According to the OFR, as of March 31, 2024, JPMorgan was managing $657.9 billion in money market funds, second only to Fidelity, which on the same date was managing $1.3 trillion in money market funds. The data comes from Securities and Exchange Commission Form N-MFP2.
JPMorgan’s federal regulators have failed to stem the bank’s growth despite the fact that JPMorgan Chase has been tapping massive bailouts from the Federal Reserve since the last quarter of 2019, as well as being charged with nonstop crimes.
During the COVID-19 pandemic in 2020, the Fed created an alphabet soup of emergency lending programs, one of which was the Money Market Mutual Fund Liquidity Facility (MMLF). When the Fed finally released the granular details two years later of which firms tapped the emergency facilities, it showed that 10 of JPMorgan’s money market funds needed to borrow a combined $8.97 billion on the MMLF’s very first day of operation. The $8.97 billion represented 32 percent of the $27.15 billion in funds loaned that day by the Fed’s MMLF.

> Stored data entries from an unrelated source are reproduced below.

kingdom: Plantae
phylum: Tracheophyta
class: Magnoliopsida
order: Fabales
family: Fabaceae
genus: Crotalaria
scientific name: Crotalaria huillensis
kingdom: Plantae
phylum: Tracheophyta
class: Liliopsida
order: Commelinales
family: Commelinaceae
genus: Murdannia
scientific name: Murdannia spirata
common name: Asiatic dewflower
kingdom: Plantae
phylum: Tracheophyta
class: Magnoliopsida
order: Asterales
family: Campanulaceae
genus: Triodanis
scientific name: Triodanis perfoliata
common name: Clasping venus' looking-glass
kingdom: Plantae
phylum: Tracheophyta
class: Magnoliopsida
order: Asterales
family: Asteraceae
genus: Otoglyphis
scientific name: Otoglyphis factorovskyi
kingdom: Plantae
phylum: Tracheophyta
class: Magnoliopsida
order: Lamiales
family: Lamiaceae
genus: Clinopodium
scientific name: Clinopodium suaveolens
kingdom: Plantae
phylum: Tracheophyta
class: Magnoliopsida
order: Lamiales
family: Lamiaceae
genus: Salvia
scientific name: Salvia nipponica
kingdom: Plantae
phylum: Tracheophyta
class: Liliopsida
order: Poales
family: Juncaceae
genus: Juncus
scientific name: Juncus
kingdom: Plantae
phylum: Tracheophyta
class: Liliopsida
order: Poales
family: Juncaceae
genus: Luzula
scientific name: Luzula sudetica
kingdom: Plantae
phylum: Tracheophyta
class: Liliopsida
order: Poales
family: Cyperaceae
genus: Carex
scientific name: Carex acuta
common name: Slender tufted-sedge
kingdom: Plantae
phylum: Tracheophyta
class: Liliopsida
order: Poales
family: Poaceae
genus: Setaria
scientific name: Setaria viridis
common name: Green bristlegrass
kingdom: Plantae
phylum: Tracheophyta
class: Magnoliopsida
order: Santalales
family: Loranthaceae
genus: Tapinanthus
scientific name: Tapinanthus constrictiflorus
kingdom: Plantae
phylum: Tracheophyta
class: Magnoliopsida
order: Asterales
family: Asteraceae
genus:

JPMorgan money market funds’ liquidity problem on March 23, 2020 appears to have centered on JPMorgan’s tax-free money market funds holding billions of dollars in New York City’s Metropolitan Transportation Authority’s (MTA’s) short-term revenue notes. Those were prominent among the instruments submitted as collateral to the Fed for loans from the MMLF. The MTA notes apparently could not be sold by JPMorgan to meet redemption requests without causing the money market fund to break the buck. Money market mutual funds are expected to trade at a stable $1.00 per share. It is known as “breaking the buck” when money market funds trade for less than $1.00 per share. Breaking the buck occurred at several money market funds during the financial crisis of 2008 and increased the financial panic occurring at the time. To stem the run on money markets in 2008, the U.S. Treasury was forced to take the unprecedented step of guaranteeing money market mutual funds.
Why JPMorgan’s money market funds had such concentrated exposure to one municipal issuer’s notes should warrant the attention of its regulators.
JPMorgan was also an outsized user of the Fed’s Primary Dealer Credit Facility. The transaction data released by the Fed showed that at the end of the first 11 business days of operation of the PDCF, on April 3, 2020, the Fed had an outstanding balance in the PDCF of $49.5 billion and the trading unit of JPMorgan had borrowed $14 billion of that, or 28 percent of the total.
JPMorgan’s need to tap the emergency repo loans from the Fed, which began on September 17, 2019 – months before there were any reported cases of COVID-19 anywhere in the world – was also deeply alarming. According to the quarterly data releases by the Fed for its emergency repo loans (after a delay of two years), the trading unit of JPMorgan (J.P. Morgan Securities) borrowed $2.59 trillion in term-adjusted cumulative repo loans in the fourth quarter of 2019 (see chart below) and another $3.6 trillion in the first quarter of 2020.
When the Fed released the shocking details showing that a unit of the largest bank in the United States needed enormous sums of emergency cash in the fall of 2019, it should have made front page headlines in every newspaper in America. Instead, there was a complete news blackout among mainstream media and the major business press.